20. Dollywood is the biggest tourist attraction in Tennessee.
21. A one-day pass costs $62 (USD). Compare that to Disney World’s $105 price tag.
22. Dollywood is the county’s biggest employer in the county with 3,000 employees between the four properties (Dollywood, Dollywood’s Splash Country, DreamMore Resort and Dolly Parton’s Dixie Stampede Diner Attraction).
23. The year Dollywood opened, Dolly Parton was featured on the cover of People magazine, alongside a caption that referred to her new park as a “hillbilly park.” Ouch.
24. Y’ever seen a 25-pound apple pie? Well you can at Dollywood.
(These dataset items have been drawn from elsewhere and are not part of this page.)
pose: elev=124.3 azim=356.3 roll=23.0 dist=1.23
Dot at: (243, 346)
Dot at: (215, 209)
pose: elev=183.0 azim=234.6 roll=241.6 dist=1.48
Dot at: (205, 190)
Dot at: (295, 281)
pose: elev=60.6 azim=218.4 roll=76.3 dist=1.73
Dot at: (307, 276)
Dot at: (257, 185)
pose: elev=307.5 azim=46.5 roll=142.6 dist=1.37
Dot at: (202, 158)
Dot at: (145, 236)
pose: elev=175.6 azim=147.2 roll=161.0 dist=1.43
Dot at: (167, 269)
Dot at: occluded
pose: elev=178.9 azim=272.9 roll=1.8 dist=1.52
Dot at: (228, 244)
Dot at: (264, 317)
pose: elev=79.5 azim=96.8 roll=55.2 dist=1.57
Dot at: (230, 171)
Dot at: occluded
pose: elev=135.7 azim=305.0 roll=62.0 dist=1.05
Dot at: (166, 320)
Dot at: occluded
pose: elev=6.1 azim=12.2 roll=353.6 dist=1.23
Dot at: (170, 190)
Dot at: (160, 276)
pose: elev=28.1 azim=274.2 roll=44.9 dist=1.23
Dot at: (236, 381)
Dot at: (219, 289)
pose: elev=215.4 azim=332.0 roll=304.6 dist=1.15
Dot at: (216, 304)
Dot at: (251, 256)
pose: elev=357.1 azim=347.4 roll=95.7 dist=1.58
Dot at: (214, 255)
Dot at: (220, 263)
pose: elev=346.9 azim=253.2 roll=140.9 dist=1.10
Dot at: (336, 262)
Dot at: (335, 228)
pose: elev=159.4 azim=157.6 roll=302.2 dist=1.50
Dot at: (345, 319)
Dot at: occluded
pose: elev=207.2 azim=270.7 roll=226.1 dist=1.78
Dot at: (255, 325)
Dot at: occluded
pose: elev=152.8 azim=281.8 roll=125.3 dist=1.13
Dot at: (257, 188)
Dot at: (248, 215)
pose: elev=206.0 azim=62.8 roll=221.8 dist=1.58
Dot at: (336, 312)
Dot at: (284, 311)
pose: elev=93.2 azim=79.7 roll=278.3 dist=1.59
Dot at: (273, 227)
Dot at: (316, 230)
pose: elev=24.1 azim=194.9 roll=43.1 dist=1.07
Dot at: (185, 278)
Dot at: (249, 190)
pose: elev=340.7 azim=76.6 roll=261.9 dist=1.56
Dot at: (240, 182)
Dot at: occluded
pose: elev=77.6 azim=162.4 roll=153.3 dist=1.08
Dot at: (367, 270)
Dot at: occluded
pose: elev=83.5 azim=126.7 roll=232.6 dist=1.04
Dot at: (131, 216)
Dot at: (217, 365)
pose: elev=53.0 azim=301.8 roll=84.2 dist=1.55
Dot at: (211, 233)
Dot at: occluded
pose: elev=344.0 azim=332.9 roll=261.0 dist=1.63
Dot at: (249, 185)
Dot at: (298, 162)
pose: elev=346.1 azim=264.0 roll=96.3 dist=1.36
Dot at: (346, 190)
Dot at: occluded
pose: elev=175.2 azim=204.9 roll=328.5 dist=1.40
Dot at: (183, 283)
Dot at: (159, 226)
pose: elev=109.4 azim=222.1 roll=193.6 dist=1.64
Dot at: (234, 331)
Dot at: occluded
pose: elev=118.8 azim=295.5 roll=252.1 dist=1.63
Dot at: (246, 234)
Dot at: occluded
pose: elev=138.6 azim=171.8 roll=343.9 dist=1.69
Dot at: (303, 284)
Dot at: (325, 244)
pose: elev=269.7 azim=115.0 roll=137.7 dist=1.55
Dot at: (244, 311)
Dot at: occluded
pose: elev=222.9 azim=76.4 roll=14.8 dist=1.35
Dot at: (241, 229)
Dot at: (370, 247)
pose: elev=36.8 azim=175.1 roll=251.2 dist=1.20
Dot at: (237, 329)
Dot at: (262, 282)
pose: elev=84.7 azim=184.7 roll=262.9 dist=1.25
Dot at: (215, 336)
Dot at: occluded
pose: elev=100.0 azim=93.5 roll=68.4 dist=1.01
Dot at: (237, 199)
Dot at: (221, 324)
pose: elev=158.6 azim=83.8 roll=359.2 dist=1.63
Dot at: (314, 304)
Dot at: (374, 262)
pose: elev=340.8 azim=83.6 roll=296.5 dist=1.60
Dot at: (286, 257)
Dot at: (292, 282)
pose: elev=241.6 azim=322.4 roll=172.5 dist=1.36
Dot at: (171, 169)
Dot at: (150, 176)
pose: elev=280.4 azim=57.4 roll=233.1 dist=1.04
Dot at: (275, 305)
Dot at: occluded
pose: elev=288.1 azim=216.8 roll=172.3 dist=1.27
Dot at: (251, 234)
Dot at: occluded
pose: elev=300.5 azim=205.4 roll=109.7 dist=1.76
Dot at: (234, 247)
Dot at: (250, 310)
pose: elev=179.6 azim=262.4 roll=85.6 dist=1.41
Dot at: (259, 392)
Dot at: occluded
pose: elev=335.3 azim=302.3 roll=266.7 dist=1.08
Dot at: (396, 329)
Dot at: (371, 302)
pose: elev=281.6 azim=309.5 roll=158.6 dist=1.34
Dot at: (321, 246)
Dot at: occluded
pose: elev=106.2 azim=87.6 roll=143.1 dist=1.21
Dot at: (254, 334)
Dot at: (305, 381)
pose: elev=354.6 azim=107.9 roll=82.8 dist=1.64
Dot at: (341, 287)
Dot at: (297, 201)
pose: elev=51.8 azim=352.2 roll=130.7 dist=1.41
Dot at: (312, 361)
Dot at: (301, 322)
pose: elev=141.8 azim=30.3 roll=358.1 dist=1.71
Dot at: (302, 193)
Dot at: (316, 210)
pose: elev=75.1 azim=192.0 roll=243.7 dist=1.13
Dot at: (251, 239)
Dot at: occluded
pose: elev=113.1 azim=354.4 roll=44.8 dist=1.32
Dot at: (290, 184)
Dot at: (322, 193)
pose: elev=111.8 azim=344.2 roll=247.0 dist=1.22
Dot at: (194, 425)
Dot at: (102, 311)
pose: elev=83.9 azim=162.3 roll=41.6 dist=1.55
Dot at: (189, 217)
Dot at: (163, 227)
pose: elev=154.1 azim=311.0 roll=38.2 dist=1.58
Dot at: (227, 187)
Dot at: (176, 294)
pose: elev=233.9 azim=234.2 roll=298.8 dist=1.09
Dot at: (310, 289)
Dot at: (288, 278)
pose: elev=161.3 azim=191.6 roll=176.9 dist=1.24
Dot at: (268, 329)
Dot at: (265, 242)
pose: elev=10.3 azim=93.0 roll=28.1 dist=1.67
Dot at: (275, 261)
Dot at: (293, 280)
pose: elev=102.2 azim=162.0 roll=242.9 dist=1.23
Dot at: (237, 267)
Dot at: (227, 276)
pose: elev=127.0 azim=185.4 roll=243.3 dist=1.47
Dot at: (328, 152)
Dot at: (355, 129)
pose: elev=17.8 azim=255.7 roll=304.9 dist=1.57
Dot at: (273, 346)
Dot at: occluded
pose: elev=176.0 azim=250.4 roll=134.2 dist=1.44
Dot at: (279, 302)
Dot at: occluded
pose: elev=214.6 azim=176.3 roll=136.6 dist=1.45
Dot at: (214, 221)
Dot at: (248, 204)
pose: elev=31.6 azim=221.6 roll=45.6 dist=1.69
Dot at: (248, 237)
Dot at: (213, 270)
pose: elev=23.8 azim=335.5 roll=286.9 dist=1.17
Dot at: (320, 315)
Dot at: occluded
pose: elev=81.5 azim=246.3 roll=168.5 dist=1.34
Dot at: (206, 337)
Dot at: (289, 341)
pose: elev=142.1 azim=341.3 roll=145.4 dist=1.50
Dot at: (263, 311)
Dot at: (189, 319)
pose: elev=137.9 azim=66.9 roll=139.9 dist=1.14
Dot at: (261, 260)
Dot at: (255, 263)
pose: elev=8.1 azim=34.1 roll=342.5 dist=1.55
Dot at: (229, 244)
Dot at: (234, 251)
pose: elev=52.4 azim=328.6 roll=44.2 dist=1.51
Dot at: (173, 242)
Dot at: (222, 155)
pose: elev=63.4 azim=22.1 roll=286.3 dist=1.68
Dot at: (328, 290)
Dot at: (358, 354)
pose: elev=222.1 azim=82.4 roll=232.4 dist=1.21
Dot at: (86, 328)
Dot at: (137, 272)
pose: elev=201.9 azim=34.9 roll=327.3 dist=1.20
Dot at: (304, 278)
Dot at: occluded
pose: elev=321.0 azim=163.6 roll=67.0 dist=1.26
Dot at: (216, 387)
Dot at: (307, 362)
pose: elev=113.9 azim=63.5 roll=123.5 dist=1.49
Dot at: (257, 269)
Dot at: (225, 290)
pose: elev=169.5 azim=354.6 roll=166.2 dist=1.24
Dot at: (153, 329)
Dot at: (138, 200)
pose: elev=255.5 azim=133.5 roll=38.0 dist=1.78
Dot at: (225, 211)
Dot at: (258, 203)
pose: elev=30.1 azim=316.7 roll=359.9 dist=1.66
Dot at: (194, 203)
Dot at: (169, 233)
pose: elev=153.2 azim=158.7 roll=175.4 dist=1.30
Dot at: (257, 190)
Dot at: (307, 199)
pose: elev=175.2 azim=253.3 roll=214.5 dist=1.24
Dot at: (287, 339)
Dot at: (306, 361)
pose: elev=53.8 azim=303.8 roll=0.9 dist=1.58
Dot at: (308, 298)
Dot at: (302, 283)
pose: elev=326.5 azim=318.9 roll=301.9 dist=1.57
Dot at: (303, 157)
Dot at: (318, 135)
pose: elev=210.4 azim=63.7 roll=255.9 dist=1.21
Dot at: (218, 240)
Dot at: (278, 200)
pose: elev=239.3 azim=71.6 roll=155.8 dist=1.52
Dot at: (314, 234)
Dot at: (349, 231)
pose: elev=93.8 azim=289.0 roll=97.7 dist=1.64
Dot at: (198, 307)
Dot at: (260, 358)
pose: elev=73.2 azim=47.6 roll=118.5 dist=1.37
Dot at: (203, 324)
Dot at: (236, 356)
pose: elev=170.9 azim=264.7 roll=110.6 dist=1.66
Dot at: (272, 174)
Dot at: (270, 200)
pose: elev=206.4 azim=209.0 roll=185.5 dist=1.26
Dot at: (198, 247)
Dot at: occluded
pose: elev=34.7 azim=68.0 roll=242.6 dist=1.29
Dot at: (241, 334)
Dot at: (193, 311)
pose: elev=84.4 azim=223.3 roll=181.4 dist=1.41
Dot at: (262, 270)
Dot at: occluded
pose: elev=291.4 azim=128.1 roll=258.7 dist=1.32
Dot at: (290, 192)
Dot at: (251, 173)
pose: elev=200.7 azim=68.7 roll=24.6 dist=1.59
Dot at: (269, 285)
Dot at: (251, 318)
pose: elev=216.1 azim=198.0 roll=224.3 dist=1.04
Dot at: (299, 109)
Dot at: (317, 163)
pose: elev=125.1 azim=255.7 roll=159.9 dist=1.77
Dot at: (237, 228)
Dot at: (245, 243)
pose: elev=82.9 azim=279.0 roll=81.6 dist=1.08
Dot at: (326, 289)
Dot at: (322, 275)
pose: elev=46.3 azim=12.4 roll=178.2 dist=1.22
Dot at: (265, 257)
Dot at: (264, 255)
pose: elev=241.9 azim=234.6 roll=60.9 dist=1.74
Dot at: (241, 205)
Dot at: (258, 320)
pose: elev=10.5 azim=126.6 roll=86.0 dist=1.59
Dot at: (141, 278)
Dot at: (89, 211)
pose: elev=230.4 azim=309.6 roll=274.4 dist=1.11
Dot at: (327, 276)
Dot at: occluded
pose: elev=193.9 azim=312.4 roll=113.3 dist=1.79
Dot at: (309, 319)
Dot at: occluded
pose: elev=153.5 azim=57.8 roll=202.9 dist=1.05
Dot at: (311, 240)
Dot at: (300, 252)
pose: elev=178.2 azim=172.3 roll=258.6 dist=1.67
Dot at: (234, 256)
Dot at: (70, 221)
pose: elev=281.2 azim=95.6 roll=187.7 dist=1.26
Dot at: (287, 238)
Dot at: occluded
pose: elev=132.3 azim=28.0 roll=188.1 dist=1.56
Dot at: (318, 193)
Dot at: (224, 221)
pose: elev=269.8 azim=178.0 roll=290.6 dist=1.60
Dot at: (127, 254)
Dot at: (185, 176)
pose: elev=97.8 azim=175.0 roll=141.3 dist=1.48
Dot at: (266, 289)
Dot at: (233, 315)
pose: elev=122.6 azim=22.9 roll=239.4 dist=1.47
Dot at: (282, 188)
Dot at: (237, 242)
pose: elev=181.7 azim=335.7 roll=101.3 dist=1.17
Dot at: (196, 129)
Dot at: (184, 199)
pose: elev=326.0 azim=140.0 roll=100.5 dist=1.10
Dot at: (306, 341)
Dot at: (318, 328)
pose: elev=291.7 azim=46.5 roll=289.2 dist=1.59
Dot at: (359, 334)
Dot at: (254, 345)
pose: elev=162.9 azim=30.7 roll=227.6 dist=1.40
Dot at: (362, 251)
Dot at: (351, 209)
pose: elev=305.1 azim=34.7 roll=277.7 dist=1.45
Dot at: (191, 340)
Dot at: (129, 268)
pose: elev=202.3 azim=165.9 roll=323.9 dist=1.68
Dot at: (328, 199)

You can grab a slice (said to feed a family of four) or buy your own entire pie… for $129.99 (USD).
25. Workers start putting up Dollywood’s four million Christmas lights in July each year. Why they don’t just leave them up year-round… we can assume only Dolly knows.
26. The train ride that was at the heart of the original park when it opened in 1961 is still running, but it’s now called the Dollywood Express. It travels a four-kilometre loop around the park.
27. You can still watch blacksmiths in action in Craftsman’s Valley, just like in the park’s early days in the 60s. There are lots of other craftspeople in action there too, from leathersmiths to glass blowers and pottery makers.
28. Dolly reportedly visits a few times a year, though rarely makes her plans known ahead of time. To celebrate the 30th anniversary of the park, she recently performed on two nights in the park, for the first time in ten years.
29. Dolly has said she’d like to open more Dollywood parks around the world, though there are no immediate plans for any.
30. While the park has doubled in size since it become Dollywood, Dolly said this year that they’re still planning to grow. “We’ve got more land, and we’ve got more space, and we’ve got more dreams,” she said.